• _EXCERPT TO READ_:
-- BEGIN --
The Chartered Vendor
June 5, 2025 at 09:11 AM
DEGREES ARE HOT, BUT CAN YOU MOP THE FLOOR?
Let’s be honest for a second — some of you are carrying degrees like they’re VIP passes to heaven.
The moment someone graduates, especially in Africa, they come out of university thinking they’re about to be the next CEO, CFO, C-whatever-O. They expect corner offices with air conditioning, leather chairs, and cappuccinos brought by interns who greet them with “Good morning, Sir.”
You’ll hear things like:
“I studied for this!”
“I didn’t go to university to carry boxes!”
“Why should I mop the floor? I have a degree in International Business!”
International Business — but you can’t manage a mop locally?
Meanwhile, the guy without a degree, who started off selling airtime, is now running a whole shop, employing the same graduate who doesn’t want to carry a chair because “my back is not used to such labor.”
Let’s break it down.
-- END --
• _DATA SHOWN_:
-- BEGIN --
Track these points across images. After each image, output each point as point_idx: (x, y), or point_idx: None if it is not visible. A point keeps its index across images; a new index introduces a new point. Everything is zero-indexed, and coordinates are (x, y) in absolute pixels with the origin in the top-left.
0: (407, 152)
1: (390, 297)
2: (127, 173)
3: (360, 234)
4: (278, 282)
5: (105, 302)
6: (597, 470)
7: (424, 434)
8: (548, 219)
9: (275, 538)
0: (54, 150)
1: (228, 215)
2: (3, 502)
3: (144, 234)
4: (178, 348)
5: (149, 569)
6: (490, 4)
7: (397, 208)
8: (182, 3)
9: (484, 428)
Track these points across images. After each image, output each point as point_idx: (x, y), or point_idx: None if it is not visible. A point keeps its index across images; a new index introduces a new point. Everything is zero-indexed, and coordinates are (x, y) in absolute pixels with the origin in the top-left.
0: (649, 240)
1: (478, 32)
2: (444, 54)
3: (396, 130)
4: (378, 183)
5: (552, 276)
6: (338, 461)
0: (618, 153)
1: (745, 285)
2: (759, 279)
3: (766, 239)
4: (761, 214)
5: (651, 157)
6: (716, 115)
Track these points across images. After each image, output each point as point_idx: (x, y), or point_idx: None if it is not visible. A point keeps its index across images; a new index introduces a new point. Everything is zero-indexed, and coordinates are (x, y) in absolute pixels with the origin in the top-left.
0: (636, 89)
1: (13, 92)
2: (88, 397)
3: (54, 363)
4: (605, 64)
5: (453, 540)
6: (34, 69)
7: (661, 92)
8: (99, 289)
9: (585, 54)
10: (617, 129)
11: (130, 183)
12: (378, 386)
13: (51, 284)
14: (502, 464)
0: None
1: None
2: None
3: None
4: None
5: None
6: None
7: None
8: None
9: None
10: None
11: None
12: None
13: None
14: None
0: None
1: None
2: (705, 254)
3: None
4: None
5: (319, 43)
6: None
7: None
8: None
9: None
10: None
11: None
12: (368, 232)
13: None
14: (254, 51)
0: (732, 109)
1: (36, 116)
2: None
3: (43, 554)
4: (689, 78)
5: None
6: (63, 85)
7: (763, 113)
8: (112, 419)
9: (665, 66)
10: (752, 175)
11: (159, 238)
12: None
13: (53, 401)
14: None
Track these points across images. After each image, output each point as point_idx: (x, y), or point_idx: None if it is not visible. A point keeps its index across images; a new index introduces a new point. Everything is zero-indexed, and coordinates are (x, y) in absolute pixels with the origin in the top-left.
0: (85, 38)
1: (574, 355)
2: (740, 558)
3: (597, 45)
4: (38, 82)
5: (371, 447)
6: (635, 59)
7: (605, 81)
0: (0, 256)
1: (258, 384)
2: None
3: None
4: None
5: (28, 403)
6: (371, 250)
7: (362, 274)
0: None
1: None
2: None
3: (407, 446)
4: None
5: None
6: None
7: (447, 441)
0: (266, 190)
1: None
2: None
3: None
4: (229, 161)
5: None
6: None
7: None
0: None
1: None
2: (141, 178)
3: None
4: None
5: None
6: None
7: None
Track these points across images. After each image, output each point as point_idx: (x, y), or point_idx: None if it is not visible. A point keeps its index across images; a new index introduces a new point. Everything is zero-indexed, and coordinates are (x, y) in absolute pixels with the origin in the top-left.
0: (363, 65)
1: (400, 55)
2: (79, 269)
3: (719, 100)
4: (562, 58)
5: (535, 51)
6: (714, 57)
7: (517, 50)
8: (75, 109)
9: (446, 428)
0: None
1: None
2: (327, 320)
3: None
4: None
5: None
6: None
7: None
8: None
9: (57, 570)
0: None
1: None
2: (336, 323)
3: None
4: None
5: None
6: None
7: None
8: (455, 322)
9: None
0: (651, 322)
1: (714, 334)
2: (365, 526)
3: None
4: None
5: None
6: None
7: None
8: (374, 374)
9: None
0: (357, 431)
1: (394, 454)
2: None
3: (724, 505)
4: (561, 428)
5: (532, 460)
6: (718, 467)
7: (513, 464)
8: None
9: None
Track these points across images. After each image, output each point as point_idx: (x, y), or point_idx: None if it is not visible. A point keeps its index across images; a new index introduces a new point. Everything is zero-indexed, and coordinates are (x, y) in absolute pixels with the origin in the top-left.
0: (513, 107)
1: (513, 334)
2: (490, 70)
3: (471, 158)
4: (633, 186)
-- END --
• _WHAT IS ASKED_:
[a] Reproduce the article about degrees word for word, starting at "You’ll hear things" and ending at "a mop locally?".
[b] In the article about degrees, what did the man without a degree first sell?
[c] Pick up the article about degrees after its last line and keep writing it.
The items are separate material from the article about degrees.

• _TASK RESPONSES_:
[a]
You’ll hear things like:
“I studied for this!”
“I didn’t go to university to carry boxes!”
“Why should I mop the floor? I have a degree in International Business!”
International Business — but you can’t manage a mop locally?

[b] Airtime.

[c]
Degrees Don’t Guarantee Patience — or Common Sense
You’d be surprised — people without degrees often outperform those with them, especially in real-world hustle. Why?
One word: Attitude.
Tell someone with no degree, “Please clean the office,” they jump up:
“Yes boss, can I also clean the windows while I’m at it?”
Tell someone with a degree?
“Excuse me? I didn’t study for four years to become a cleaner. My uncle is a lawyer!”
And yet… they’re broke.
The Nomadic Graduate: 15 Jobs in 10 Years
I once interviewed a guy — he had a nice suit, polished English, and enough degrees to confuse a passport control officer.
But when I looked at his CV? 15 jobs. In 10 years.
Each one lasted less than a year. My brother, are you applying for a job or advertising yourself as a traveler?
How do you work in 15 companies and still say “I’m looking for stability”? My guy, you are the instability!
Even shepherds don’t move their sheep that often.
Respect the Hustle, Not Just the Hat
Yes, education is good. Yes, degrees matter. But in Africa, where opportunities are tight and hustle is real, what separates winners from whiners is not the paper — it’s the character.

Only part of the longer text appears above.